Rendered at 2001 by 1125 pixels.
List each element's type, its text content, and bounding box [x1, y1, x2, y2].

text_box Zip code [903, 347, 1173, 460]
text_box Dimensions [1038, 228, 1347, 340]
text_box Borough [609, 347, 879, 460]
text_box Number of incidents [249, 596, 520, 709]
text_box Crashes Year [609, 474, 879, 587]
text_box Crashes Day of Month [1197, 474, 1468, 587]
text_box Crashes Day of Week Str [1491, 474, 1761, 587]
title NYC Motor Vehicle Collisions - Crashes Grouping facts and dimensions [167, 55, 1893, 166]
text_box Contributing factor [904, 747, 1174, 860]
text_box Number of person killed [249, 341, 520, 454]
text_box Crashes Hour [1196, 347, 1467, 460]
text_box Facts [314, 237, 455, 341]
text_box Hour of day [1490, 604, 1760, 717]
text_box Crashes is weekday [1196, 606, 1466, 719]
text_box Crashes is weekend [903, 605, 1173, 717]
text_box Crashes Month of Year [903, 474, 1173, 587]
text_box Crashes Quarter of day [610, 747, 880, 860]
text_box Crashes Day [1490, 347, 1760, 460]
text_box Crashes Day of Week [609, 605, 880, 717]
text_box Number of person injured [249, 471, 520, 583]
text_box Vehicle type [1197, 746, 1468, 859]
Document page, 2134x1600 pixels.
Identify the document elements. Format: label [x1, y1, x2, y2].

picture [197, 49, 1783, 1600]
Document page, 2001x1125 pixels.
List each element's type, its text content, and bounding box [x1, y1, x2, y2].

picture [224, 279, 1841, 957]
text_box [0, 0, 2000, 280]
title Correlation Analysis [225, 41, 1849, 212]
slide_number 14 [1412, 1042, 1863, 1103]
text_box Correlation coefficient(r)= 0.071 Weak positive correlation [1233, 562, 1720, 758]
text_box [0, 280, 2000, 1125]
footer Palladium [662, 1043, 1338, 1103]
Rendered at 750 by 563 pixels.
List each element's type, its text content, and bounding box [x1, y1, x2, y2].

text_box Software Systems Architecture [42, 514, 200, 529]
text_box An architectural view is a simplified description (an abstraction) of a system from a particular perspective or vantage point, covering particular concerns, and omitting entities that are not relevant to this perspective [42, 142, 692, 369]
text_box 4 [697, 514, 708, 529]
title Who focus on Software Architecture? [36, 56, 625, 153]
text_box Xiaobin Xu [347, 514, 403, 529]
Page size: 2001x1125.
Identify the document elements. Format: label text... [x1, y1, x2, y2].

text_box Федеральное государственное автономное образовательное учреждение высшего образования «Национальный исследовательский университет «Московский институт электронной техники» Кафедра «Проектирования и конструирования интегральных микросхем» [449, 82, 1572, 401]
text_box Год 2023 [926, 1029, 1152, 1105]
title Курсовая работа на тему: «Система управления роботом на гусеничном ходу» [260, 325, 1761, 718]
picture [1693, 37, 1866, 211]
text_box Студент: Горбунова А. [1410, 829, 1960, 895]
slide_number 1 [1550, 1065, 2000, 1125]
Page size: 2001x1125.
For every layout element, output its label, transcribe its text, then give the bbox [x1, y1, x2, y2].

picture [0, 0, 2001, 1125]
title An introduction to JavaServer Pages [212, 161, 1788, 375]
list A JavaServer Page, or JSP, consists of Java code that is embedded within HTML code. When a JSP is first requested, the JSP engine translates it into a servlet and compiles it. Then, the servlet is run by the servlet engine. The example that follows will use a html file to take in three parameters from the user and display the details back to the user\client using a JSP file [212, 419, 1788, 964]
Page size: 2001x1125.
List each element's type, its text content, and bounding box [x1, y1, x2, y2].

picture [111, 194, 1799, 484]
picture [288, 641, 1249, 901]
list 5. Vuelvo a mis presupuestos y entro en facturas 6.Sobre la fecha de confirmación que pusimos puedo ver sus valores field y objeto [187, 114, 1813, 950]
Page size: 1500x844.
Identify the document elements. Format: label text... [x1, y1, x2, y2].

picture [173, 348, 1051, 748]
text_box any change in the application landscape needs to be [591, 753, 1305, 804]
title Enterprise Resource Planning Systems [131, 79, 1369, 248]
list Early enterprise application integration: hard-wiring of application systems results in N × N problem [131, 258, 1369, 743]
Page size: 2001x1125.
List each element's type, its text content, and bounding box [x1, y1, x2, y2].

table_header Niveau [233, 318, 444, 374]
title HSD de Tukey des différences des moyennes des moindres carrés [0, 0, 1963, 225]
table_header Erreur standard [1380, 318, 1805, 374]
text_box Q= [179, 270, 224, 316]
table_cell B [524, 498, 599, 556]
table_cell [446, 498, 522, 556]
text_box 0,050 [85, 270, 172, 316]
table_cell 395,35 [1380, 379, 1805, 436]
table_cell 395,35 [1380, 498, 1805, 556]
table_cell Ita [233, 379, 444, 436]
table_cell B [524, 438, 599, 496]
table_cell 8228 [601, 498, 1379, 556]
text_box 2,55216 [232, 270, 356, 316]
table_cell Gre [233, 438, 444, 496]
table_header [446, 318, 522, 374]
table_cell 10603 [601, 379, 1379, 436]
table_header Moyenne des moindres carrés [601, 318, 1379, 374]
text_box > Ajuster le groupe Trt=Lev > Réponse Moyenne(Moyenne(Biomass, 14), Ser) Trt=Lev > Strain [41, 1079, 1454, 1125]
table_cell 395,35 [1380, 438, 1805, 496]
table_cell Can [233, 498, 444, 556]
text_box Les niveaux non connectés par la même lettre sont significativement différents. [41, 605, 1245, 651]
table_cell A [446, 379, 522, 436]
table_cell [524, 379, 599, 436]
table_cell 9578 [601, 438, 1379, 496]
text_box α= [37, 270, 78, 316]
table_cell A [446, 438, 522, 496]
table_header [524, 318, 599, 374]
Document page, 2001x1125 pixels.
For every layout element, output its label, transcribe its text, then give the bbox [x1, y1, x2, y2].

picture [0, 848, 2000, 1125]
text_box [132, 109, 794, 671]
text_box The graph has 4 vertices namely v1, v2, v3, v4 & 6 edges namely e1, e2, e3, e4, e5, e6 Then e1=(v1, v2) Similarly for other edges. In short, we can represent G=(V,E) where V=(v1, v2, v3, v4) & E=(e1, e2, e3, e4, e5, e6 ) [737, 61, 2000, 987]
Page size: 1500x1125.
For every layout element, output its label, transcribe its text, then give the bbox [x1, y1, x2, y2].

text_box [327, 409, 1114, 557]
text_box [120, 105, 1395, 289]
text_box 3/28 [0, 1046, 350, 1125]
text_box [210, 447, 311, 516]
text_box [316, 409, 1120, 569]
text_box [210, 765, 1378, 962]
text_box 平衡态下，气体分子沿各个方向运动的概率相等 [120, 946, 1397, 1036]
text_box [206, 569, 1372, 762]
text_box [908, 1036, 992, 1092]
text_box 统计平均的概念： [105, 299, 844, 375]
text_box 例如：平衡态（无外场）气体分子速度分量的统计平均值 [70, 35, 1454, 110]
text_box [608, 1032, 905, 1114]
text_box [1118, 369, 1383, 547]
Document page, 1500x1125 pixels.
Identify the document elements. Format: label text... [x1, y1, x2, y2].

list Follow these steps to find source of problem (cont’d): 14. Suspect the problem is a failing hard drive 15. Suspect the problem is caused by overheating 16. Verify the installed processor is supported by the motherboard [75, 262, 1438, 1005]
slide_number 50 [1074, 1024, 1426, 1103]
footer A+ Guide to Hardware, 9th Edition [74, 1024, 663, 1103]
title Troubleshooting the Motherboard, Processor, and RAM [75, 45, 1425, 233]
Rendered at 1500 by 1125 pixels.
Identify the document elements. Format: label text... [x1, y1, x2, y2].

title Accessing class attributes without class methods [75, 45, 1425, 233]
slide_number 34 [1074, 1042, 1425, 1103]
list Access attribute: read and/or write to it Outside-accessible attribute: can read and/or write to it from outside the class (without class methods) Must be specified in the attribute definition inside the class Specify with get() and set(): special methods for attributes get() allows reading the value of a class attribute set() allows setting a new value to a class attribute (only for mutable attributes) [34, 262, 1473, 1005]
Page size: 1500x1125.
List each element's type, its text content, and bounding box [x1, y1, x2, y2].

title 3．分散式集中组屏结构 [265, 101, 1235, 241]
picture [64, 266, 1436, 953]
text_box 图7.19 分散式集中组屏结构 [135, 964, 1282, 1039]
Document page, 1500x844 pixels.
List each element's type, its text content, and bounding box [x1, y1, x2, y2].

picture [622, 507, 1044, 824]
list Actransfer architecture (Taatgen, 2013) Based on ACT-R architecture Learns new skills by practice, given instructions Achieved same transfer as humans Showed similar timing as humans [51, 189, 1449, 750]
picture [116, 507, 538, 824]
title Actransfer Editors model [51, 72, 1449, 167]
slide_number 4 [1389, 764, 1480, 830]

○ ○ ○

## ACTION ITEM
Everything from the line with "text_box [210, 447, 311, 516]" through the line with "Document page, 1500x1125 pixels." should be written out exactly as it appears above, end lines included, and nothing outside that range.

## RESPONSE TO THIS EXERCISE
text_box [210, 447, 311, 516]
text_box [316, 409, 1120, 569]
text_box [210, 765, 1378, 962]
text_box 平衡态下，气体分子沿各个方向运动的概率相等 [120, 946, 1397, 1036]
text_box [206, 569, 1372, 762]
text_box [908, 1036, 992, 1092]
text_box 统计平均的概念： [105, 299, 844, 375]
text_box 例如：平衡态（无外场）气体分子速度分量的统计平均值 [70, 35, 1454, 110]
text_box [608, 1032, 905, 1114]
text_box [1118, 369, 1383, 547]
Document page, 1500x1125 pixels.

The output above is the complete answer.